» PROBLEM TO SOLVE: Report the number of lines in the material below that contain "their", without any other words.
(DATA FOR ANALYSIS Opens)
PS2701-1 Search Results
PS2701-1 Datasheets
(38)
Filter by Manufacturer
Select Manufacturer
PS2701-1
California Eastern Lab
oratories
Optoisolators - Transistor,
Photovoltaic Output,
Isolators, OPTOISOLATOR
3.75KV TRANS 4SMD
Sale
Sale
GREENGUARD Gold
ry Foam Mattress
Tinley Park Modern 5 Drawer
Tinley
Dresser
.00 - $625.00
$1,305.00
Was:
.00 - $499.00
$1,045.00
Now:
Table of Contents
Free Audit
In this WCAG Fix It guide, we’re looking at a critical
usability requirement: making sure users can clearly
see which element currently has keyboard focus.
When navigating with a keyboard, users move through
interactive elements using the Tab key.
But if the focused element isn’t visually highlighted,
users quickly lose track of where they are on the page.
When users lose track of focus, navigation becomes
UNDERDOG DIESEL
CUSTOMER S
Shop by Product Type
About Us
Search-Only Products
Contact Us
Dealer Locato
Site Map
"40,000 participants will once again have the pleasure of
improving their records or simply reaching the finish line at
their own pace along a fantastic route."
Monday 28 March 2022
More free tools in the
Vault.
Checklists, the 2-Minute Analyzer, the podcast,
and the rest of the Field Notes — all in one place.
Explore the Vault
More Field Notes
(DATA FOR ANALYSIS Closes)
(DATA FOR ANALYSIS Opens)
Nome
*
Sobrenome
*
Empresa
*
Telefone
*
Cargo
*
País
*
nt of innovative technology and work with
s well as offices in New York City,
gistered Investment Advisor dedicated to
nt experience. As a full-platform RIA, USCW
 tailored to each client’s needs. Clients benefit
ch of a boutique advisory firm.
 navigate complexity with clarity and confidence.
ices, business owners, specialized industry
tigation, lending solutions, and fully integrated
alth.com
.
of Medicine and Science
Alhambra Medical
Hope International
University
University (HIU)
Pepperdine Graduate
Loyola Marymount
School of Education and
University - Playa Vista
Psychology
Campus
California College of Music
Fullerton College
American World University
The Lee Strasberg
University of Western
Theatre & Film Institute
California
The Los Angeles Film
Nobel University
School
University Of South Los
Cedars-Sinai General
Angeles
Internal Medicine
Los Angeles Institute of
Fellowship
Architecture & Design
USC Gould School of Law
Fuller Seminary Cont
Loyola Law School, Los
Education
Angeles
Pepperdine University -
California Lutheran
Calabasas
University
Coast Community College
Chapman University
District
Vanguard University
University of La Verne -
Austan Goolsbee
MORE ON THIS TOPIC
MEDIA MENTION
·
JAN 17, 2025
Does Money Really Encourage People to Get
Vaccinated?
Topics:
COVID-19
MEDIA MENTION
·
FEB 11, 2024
(DATA FOR ANALYSIS Closes)
» ANSWER FOR THE TASK: 2